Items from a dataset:
[Start of Attachment]

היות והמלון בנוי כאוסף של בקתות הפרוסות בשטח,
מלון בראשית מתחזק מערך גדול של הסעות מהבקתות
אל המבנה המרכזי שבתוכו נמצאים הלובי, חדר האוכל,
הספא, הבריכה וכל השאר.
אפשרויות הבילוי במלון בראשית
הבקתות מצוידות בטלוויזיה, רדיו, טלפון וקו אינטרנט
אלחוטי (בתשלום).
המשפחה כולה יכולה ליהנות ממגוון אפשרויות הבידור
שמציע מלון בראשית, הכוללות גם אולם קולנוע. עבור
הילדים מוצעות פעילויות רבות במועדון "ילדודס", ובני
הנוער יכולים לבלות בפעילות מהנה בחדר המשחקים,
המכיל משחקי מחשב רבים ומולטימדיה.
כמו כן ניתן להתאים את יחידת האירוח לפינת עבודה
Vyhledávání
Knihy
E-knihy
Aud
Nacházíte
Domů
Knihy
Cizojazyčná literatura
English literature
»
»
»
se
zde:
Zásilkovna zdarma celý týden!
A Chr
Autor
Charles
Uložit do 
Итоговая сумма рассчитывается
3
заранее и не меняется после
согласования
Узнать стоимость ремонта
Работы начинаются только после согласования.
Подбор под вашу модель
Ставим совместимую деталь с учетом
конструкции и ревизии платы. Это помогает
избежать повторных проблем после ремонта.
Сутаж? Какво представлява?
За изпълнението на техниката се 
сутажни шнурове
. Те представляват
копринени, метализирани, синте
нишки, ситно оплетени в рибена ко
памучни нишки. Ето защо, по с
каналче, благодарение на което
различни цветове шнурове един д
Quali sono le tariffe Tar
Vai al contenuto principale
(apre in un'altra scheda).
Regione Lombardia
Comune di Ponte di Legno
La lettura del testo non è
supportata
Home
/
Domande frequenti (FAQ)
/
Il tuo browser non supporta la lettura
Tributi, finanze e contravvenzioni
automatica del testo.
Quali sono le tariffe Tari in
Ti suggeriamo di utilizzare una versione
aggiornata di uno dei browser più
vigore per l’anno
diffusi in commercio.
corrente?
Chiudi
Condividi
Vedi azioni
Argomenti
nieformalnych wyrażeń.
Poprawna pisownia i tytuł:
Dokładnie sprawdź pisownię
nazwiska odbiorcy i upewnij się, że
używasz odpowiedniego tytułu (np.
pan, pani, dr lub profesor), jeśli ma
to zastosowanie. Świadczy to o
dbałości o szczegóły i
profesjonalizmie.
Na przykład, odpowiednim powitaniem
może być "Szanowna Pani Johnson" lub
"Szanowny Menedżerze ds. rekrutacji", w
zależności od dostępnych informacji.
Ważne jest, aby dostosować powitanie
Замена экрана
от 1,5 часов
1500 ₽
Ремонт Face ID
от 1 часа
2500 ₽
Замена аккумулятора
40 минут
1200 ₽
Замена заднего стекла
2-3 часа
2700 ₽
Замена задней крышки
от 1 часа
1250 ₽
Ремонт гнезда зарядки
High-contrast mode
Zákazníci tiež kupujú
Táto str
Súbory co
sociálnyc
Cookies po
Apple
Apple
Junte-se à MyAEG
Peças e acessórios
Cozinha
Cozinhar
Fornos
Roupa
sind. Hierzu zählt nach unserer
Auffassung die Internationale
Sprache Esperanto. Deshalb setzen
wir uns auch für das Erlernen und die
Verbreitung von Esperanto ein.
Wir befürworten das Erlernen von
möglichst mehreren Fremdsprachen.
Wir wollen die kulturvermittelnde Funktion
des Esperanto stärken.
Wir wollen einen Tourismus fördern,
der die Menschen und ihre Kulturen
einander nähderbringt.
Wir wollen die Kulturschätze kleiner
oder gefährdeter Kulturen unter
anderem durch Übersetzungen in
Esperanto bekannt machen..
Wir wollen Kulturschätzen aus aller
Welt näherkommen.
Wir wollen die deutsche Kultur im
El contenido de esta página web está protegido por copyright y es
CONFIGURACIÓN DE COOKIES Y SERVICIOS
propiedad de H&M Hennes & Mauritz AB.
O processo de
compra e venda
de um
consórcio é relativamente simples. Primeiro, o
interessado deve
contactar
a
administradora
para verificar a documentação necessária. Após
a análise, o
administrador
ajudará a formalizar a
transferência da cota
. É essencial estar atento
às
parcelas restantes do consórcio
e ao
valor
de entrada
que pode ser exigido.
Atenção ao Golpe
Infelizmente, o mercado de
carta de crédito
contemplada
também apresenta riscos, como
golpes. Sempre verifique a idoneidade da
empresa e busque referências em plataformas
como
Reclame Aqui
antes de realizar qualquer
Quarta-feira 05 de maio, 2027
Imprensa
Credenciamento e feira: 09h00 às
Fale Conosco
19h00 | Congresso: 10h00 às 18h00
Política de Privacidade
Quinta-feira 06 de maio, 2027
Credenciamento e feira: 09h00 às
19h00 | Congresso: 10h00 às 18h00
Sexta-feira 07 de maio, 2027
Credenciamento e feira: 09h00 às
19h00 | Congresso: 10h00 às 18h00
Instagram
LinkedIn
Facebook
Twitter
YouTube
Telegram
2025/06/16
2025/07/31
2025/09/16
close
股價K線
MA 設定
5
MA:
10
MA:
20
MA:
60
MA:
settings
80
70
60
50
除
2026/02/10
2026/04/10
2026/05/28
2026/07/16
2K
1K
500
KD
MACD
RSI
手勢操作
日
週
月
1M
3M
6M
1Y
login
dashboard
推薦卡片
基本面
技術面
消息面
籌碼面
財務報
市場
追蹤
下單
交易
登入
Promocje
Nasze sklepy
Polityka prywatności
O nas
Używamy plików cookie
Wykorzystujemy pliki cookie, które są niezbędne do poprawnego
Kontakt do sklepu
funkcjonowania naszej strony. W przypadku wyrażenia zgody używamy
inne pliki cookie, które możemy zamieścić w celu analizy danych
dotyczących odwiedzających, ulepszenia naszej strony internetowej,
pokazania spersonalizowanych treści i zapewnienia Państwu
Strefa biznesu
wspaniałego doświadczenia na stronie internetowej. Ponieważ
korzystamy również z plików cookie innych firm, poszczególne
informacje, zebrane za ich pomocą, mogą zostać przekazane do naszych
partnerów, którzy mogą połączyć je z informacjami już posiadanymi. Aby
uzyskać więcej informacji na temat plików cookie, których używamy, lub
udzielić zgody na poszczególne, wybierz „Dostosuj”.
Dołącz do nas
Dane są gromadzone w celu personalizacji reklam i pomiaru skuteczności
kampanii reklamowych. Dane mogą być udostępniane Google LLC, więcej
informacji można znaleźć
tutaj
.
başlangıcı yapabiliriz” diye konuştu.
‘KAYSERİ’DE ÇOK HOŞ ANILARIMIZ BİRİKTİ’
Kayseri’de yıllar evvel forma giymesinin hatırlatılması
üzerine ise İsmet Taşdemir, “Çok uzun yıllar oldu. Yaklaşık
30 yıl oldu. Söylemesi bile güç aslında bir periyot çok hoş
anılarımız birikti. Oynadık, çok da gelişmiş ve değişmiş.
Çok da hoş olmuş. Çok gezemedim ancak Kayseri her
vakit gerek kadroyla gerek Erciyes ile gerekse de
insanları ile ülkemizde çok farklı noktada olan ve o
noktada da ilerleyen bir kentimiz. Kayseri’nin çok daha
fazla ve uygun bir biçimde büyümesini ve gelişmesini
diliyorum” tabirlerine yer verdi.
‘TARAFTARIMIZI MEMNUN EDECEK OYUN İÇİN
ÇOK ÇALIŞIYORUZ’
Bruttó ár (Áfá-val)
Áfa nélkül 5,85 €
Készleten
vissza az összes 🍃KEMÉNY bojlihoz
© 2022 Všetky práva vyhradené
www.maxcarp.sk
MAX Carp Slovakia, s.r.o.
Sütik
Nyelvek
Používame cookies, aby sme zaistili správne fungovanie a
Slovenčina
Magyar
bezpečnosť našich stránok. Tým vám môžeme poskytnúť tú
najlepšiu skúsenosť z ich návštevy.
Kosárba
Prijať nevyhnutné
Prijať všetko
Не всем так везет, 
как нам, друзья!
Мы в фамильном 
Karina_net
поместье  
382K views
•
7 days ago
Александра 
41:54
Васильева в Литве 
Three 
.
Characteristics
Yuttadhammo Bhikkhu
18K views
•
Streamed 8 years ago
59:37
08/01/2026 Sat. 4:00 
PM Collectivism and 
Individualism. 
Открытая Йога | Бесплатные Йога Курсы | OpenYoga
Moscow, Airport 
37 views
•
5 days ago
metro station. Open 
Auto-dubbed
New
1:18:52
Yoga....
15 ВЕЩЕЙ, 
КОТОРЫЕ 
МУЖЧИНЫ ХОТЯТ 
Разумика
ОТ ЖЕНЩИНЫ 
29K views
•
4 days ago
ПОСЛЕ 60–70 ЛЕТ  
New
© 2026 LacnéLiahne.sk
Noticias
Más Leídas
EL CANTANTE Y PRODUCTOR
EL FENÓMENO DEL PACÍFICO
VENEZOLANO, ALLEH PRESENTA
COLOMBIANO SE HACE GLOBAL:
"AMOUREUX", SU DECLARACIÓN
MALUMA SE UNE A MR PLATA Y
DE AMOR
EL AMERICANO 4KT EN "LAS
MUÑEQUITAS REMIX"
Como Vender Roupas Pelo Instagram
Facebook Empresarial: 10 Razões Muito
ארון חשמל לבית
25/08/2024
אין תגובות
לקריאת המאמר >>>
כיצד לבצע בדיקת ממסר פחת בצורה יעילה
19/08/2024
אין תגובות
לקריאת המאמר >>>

[End of Attachment]

- _TO-DO ITEM_: Whenever the word "Quali" occurs in a line of the records, that line counts toward the total; state the total only.

- _RESPONSE FOR THIS EXERCISE_: 2